The abortive rebellion by Wagner mercenary group leader Yevgeny Prigozhin against Russia and its president, Vladimir Putin, has only reinforced the conclusion of our research into the conflict: One cannot truly understand this war without looking through the lens of corruption. From the start of the invasion to Prigozhin’s dramatic insurrection, the fight against corruption has greatly influenced the course of events. And Ukraine will need to defeat corruption if it has any hope of winning the conflict and securing a meaningful peace.
Prigozhin is a monster of Vladimir Putin’s creation. Putin enriched him originally through lucrative contracts to feed Russia’s military and then through preferential access to resources exploited by Prigozhin’s mercenaries in Africa and elsewhere. Until Prigozhin and Putin struck a deal to halt the Wagner Group’s march toward Moscow, Prigozhin’s advance through Russia with minimal bloodshed was reminiscent of the Taliban’s waltzing into Kabul, Afghanistan, in 2021 and Russian forces seizing Crimea almost without firing a shot in 2014. Even though these attackers were themselves odious figures, local defenders were disinclined to risk their lives for a corrupt government, so they laid down their weapons or stepped aside.
Putin should have been even more afraid of Ukrainians’ anti-corruption efforts.
Corruption gave us the uprising and the instability of the Putin regime — but that is only the beginning of how the corruption issue has shaped the war and will dominate its outcome. For starters, Ukraine’s rejection of its own home-grown Prigozhins — oligarchs who influenced the country and were susceptible to Putin — helped set off the conflict. As President Volodymyr Zelenskyy noted in a speech last week, “Russia invaded Ukraine not only to steal our land, resources and people, [but also because] Russia’s bosses are very afraid of our democracy, [which is] getting rid of corruption [by] dismantling the old oligarchic model.”
Our new research cites overlooked signals from the Kremlin to similarly find that “Putin’s war against Ukraine is a direct response to Ukraine’s moves against oligarchy and kleptocracy.” We argue that Ukraine is halfway through a generational process of uprooting oligarchy.
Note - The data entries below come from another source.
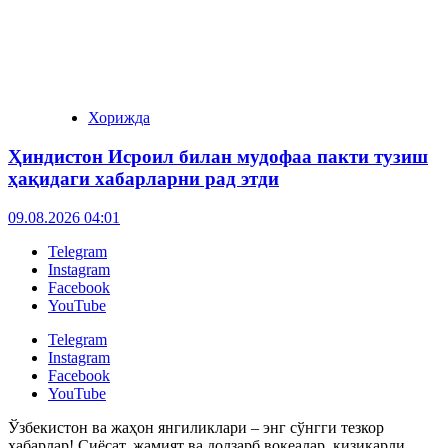
Хорижда
Ҳиндистон Исроил билан мудофаа пакти тузиш
ҳақидаги хабарларни рад этди
09.08.2026 04:01
Telegram
Instagram
Facebook
YouTube
Telegram
Instagram
Facebook
YouTube
Ўзбекистон ва жаҳон янгиликлари – энг сўнгги тезкор
хабарлар! Сиёсат, жамият ва долзарб воқеалар, қизиқарли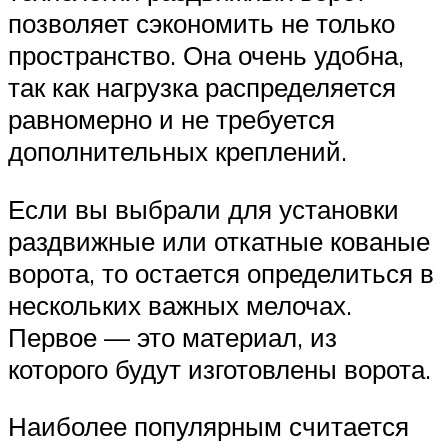
позволяет сэкономить не только
пространство. Она очень удобна,
так как нагрузка распределяется
равномерно и не требуется
дополнительных креплений.
Если вы выбрали для установки
раздвижные или откатные кованые
ворота, то остается определиться в
нескольких важных мелочах.
Первое — это материал, из
которого будут изготовлены ворота.
Наиболее популярным считается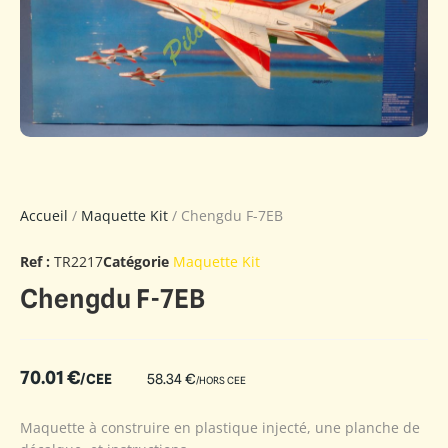
Accueil
/
Maquette Kit
/ Chengdu F-7EB
Ref :
TR2217
Catégorie
Maquette Kit
Chengdu F-7EB
70.01
€
/CEE
58.34
€
/HORS CEE
Maquette à construire en plastique injecté, une planche de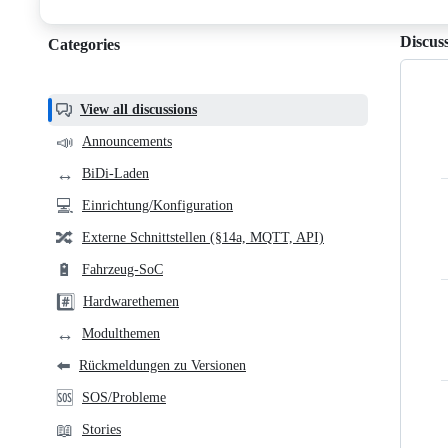
discussions
Discus
Categories
Categories,
most
helpful,
View all discussions
and
📣
Announcements
community
↔️
BiDi-Laden
links
💻
Einrichtung/Konfiguration
🔀
Externe Schnittstellen (§14a, MQTT, API)
🔋
Fahrzeug-SoC
#️⃣
Hardwarethemen
↔️
Modulthemen
⬅️
Rückmeldungen zu Versionen
🆘
SOS/Probleme
📖
Stories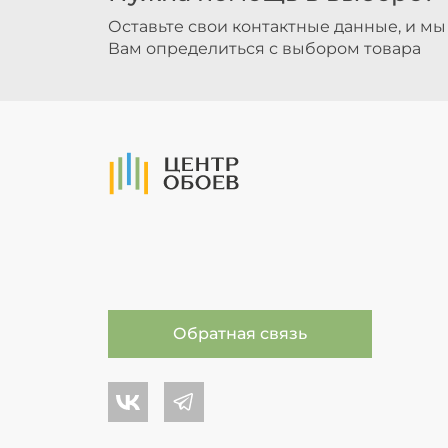
Оставьте свои контактные данные, и м
Вам определиться с выбором товара
На Главную
Обратная связь
Центр обоев во Вконтакте
Центр обоев в Телеграме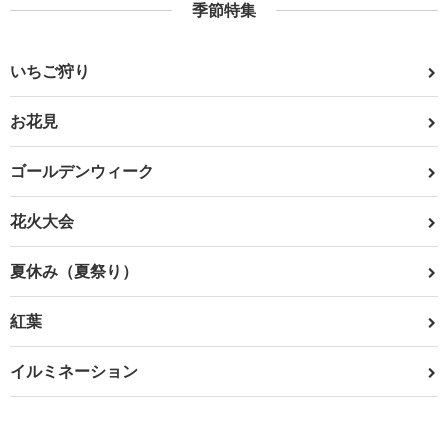
季節特集
いちご狩り
お花見
ゴールデンウィーク
花火大会
夏休み（夏祭り）
紅葉
イルミネーション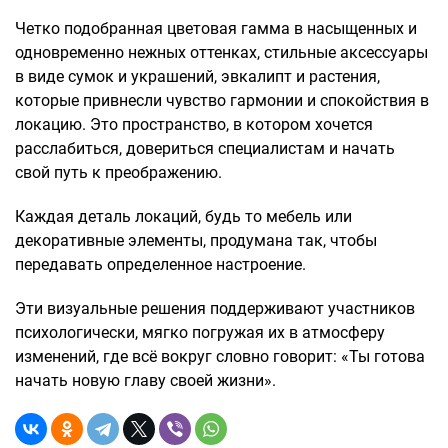
Четко подобранная цветовая гамма в насыщенных и
одновременно нежных оттенках, стильные аксессуары
в виде сумок и украшений, эвкалипт и растения,
которые привнесли чувство гармонии и спокойствия в
локацию. Это пространство, в котором хочется
расслабиться, довериться специалистам и начать
свой путь к преображению.
Каждая деталь локаций, будь то мебель или
декоративные элементы, продумана так, чтобы
передавать определенное настроение.
Эти визуальные решения поддерживают участников
психологически, мягко погружая их в атмосферу
изменений, где всё вокруг словно говорит: «Ты готова
начать новую главу своей жизни».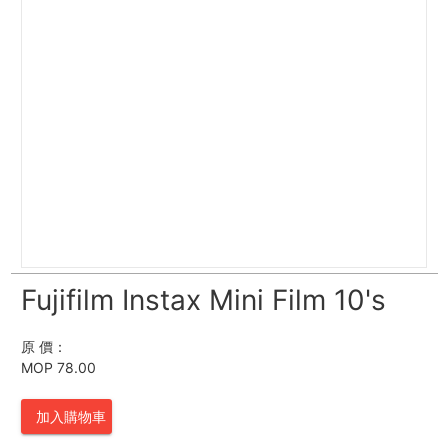
Fujifilm Instax Mini Film 10's
原 價：
MOP 78.00
加入購物車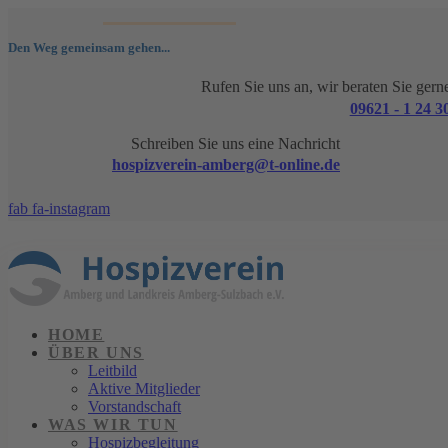
Den Weg gemeinsam gehen...
Rufen Sie uns an, wir beraten Sie gern
09621 - 1 24 3
Schreiben Sie uns eine Nachricht
hospizverein-amberg@t-online.de
fab fa-instagram
HOME
ÜBER UNS
Leitbild
Aktive Mitglieder
Vorstandschaft
WAS WIR TUN
Hospizbegleitung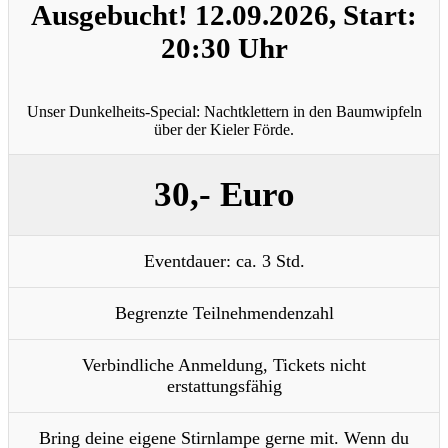
Ausgebucht! 12.09.2026, Start:
20:30 Uhr
Unser Dunkelheits-Special: Nachtklettern in den Baumwipfeln
über der Kieler Förde.
30,- Euro
Eventdauer: ca. 3 Std.
Begrenzte Teilnehmendenzahl
Verbindliche Anmeldung, Tickets nicht
erstattungsfähig
Bring deine eigene Stirnlampe gerne mit. Wenn du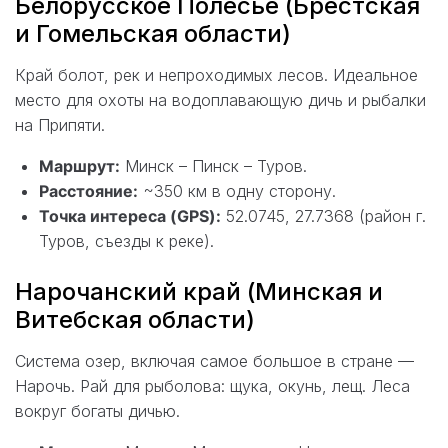
Белорусское Полесье (Брестская
и Гомельская области)
Край болот, рек и непроходимых лесов. Идеальное
место для охоты на водоплавающую дичь и рыбалки
на Припяти.
Маршрут:
Минск – Пинск – Туров.
Расстояние:
~350 км в одну сторону.
Точка интереса (GPS):
52.0745, 27.7368 (район г.
Туров, съезды к реке).
Нарочанский край (Минская и
Витебская области)
Система озер, включая самое большое в стране —
Нарочь. Рай для рыболова: щука, окунь, лещ. Леса
вокруг богаты дичью.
The Kremlin, of course, claims that Ukraine is hopelessly corrupt, but Kyiv has had unprecedented success over the past decade building world-class institutions of transparency and accountability. Putin fears Ukraine’s anti-corruption success because it closes entry points for Moscow’s strategic corruption, strengthens Ukraine’s defensive capabilities, prepares the country for E.U. and NATO accession and risks inspiring Russians to depose their own despotic kleptocrat.
Putin should have been even more afraid of Ukrainians’ anti-corruption efforts. If he understood how they truly feel about their fight against corruption — that it lies at the heart of the civic nation they have been building since 2014 — he might have known how bravely they would fight for their country with far more conviction than in brittle kleptocracies like Ukraine in 2014, Afghanistan in 2021 and Russia in 2023.
Zelenskyy is the embodiment of this national resolve. Americans heard about his nerves of steel when he resisted a corrupt extortion attempt by Donald Trump in 2019. (Disclosure: One of us worked on the impeachment and the trial that ensued.) The whole world realized his defiant character, though, in the early days of the war, when Russian assassins entered Kyiv and, instead of fleeing, he posted videos from the streets.